▶ [Exercise inputs]
+-------+

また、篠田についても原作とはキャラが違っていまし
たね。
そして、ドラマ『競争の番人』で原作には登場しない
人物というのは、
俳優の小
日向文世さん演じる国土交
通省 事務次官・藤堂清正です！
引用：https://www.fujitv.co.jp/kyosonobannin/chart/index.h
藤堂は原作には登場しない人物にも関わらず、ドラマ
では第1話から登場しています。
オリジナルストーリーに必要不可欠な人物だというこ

+-------+

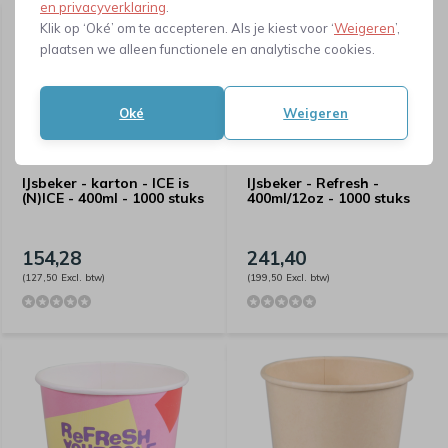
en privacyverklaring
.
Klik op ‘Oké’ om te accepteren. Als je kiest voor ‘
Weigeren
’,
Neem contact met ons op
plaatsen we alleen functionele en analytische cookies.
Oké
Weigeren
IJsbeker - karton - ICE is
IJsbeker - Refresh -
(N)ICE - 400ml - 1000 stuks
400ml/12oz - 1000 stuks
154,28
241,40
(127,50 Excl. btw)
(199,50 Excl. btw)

+-------+

▶ [What the task requires] From the records above, print only the lines between the one holding "そして、ドラマ『競争の番人』で原作には登場しない" and the one holding "オリジナルストーリーに必要不可欠な人物だというこ", inclusive, exactly as they stand.

▶ [Output below]
そして、ドラマ『競争の番人』で原作には登場しない
人物というのは、
俳優の小
日向文世さん演じる国土交
通省 事務次官・藤堂清正です！
引用：https://www.fujitv.co.jp/kyosonobannin/chart/index.h
藤堂は原作には登場しない人物にも関わらず、ドラマ
では第1話から登場しています。
オリジナルストーリーに必要不可欠な人物だというこ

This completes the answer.